The term batrachophobia itself was first registered in 1953 in a psychiatric dictionary.

Which classifies this phobia as a mental disorder, which means that it cannot be overcome by willpower; treatment from qualified specialists is necessary.

In severe cases, it may even seem to a person that the frog will increase in size, so much so that it will be able to swallow him.

And although the phobe understands how absurd and unrealistic his fear is, he is unable to do anything about his feelings and reactions. The horror he feels is so unbearable that he prefers not to leave the house.

Accordingly, limited contacts, self-isolation and a feeling of total loneliness lead to the fact that he falls into deep depression. Which often ends in successful attempts to commit suicide.

In mild forms, the phobe simply refuses to go into the forest, into nature in general, and under no circumstances does he come close to grass, lakes or swamps.

Symptoms

The symptoms of batraphobia vary from person to person.

  • For some, even the sight, sound or thought of the presence of these creatures can cause many alarming symptoms such as screaming, shaking, crying, increased heart rate, sweating, trembling and so on.
  • Some people can't even look at pictures of frogs or TV shows.
  • Many refuse to walk in tall grass during the spring and summer months, especially at night, or swim in ponds or pools where amphibians usually hide.
  • In extreme cases, the phobic tends to think that the frog will jump on his head or crawl under his skin, and this can cause hysteria or paralysis by fear.

Treatment

As already mentioned, be sure to contact a qualified specialist when the first symptoms of ranidophobia appear. At least to confirm the presence or absence of a diagnosis.

Since a phobia is a mental disorder that cannot be left to chance, expecting that everything will go away on its own.

Therefore, contact a psychotherapist, he will help you figure out what exactly triggered the fear of toads. Thanks to this, you will select the most effective methods to restore mental balance.

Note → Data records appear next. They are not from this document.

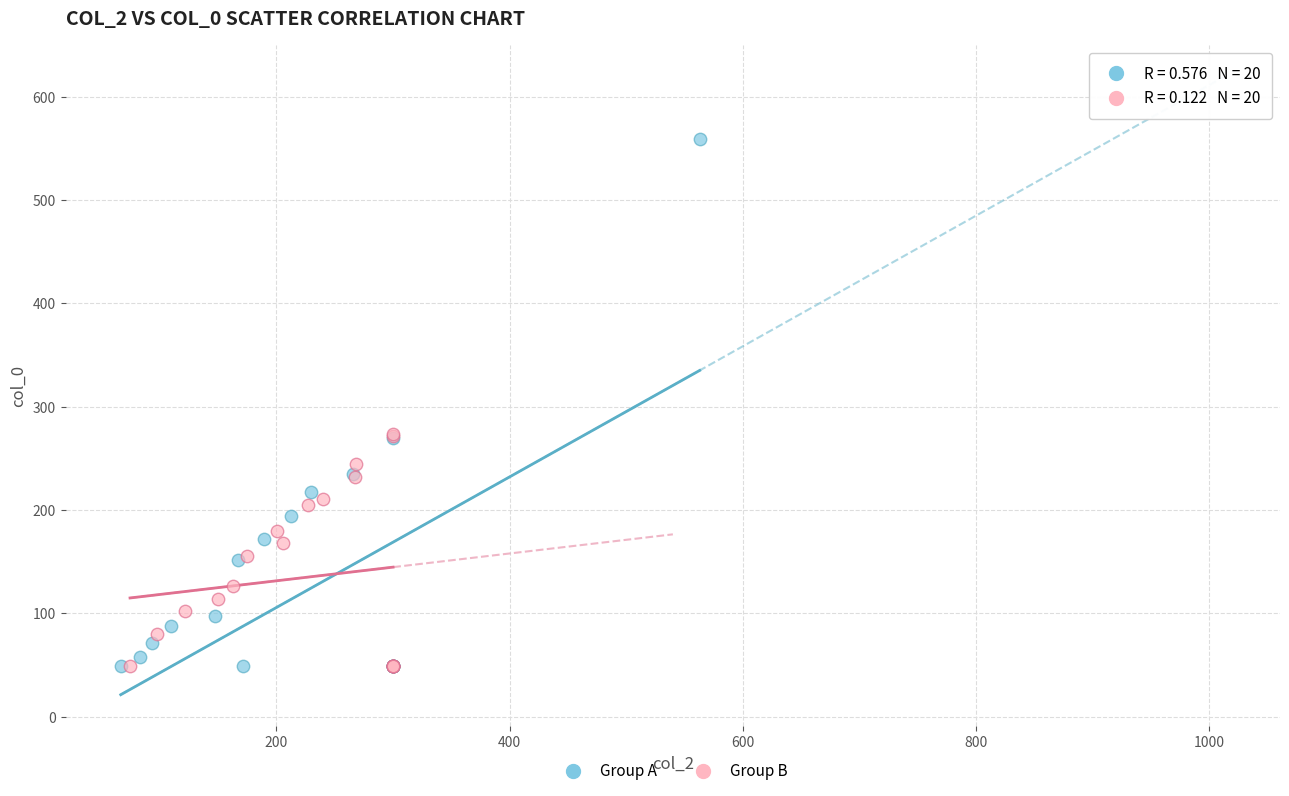

Which series contains the highest Y value?

Group A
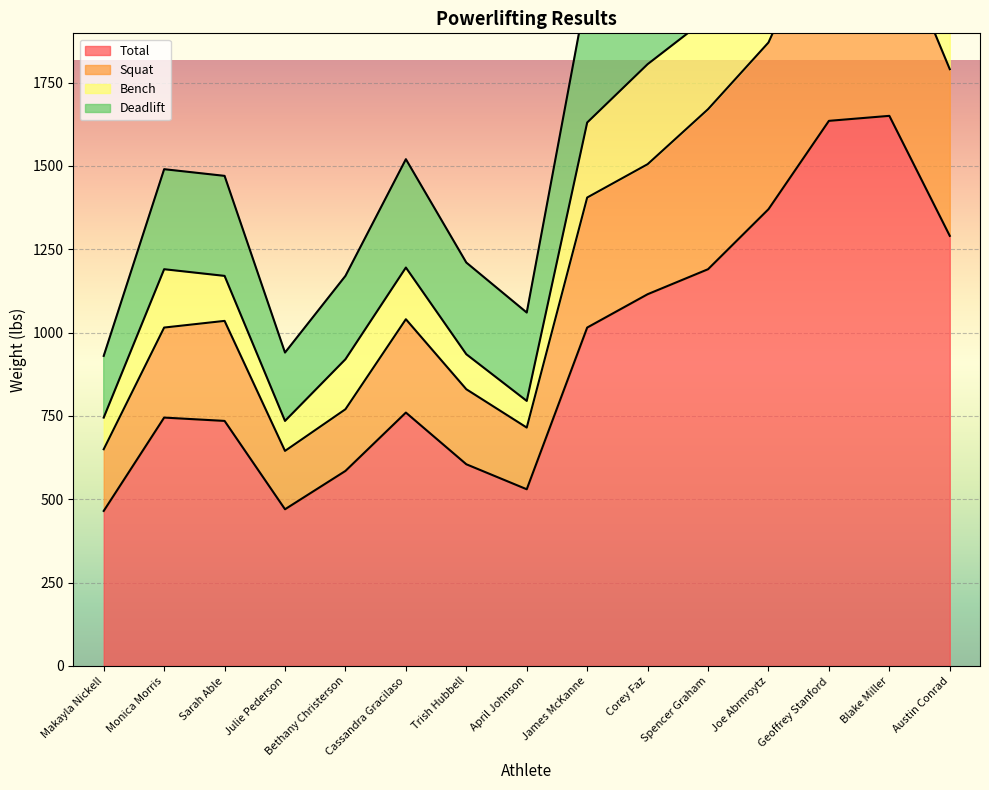

What is the minimum value for Total?

465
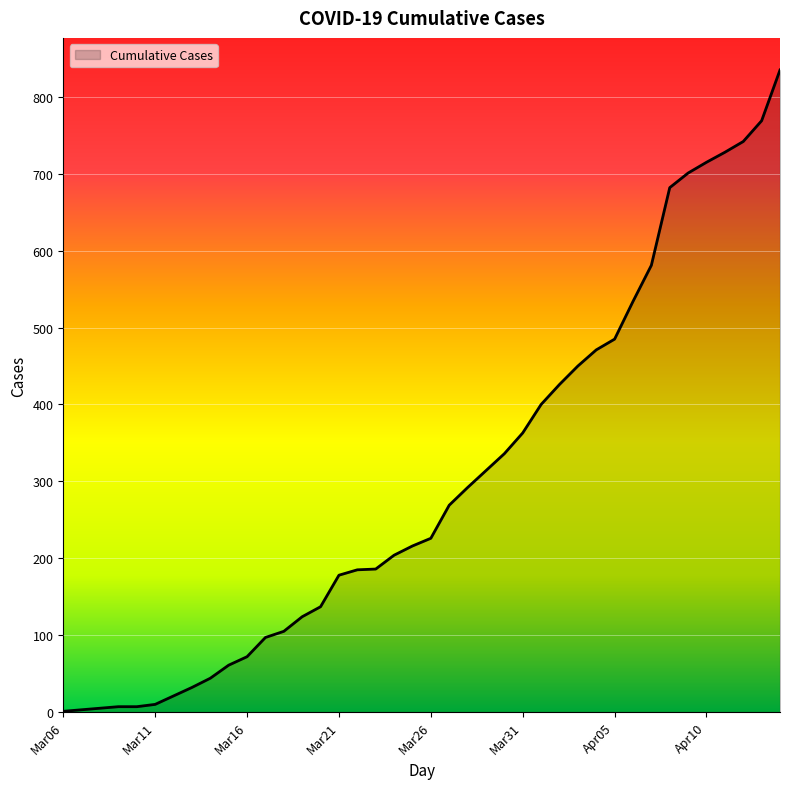

What is the difference between the maximum and minimum values?

834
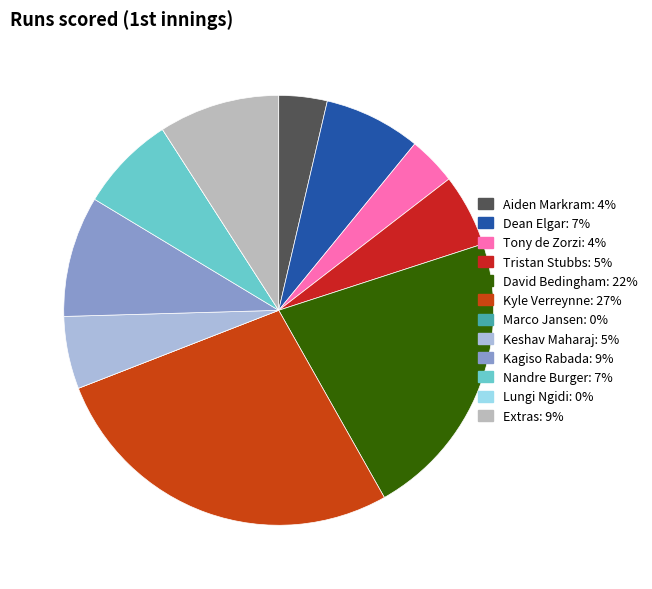

Which slice is the largest?

Kyle Verreynne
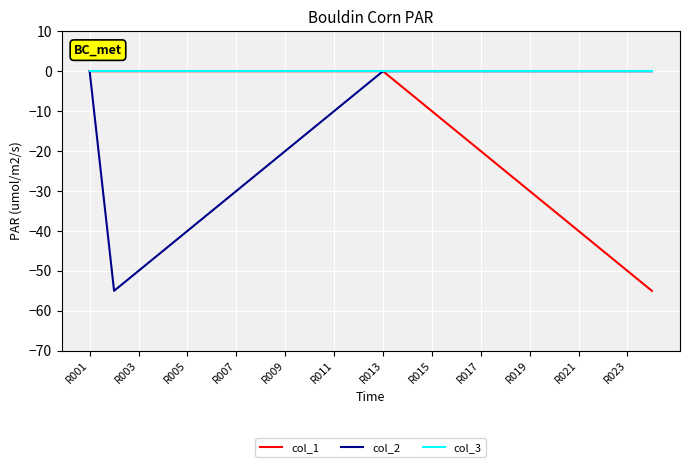

Which series has the largest total across all categories?

col_3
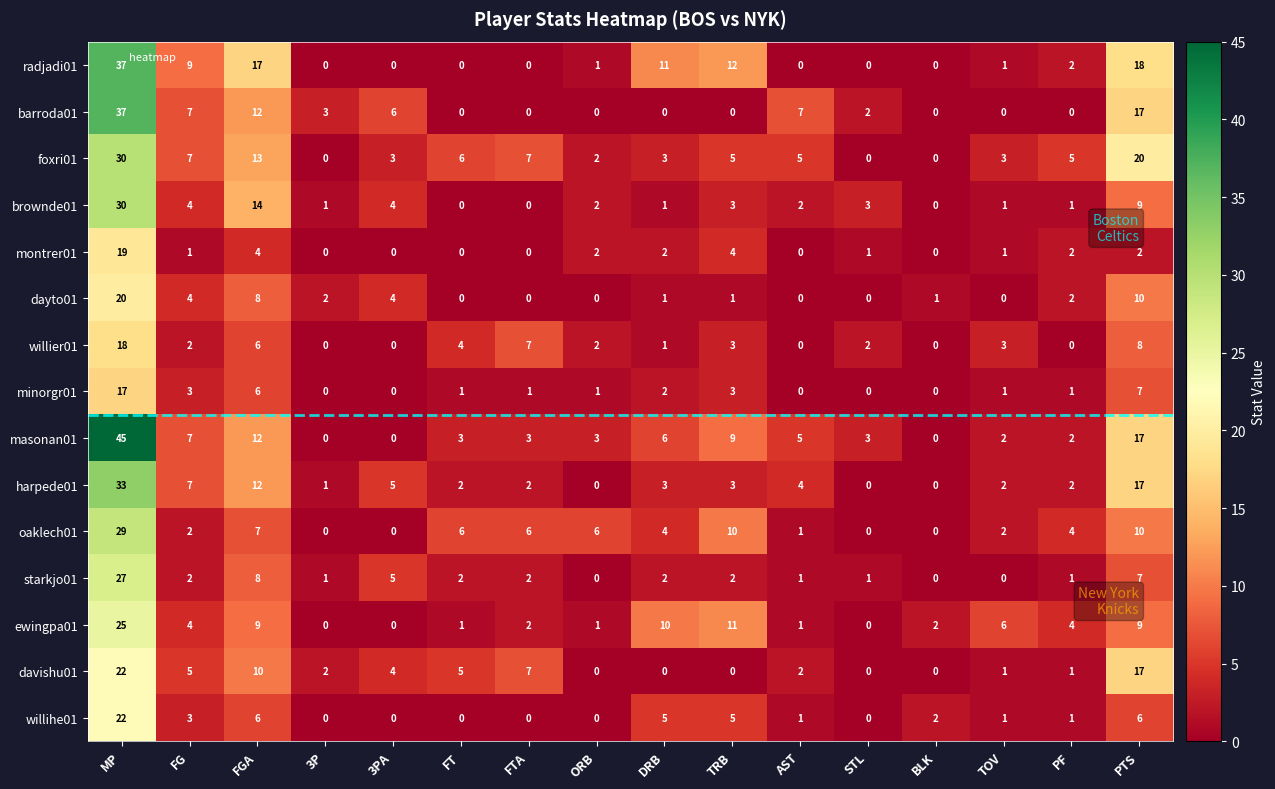

At which category is the sum across all series the highest?

MP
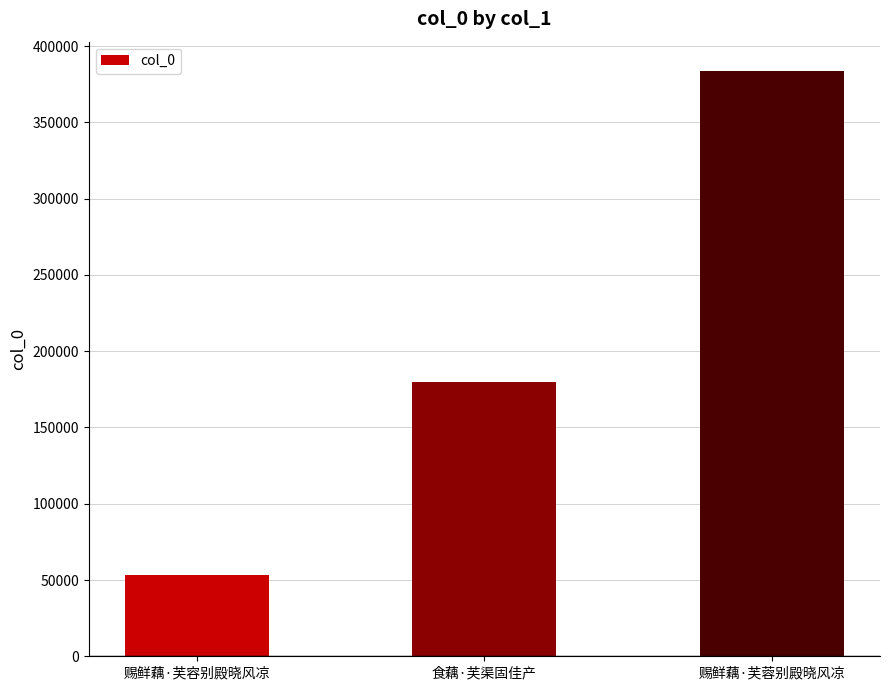

What is the approximate value at 赐鲜藕·芙蓉别殿晓风凉?

383777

In the case of a deterioration in physical condition, when there is constant anxiety and tension, loss of sleep or nightmares, you should go to a psychiatrist.

He will prescribe antidepressants, sedatives, sleeping pills and tranquilizers if necessary.

There is no need to be afraid that you will be placed in a mental hospital. Phobias cannot be treated inpatiently.

With the exception of cases of prolonged depression and other related disorders that require constant attention from doctors.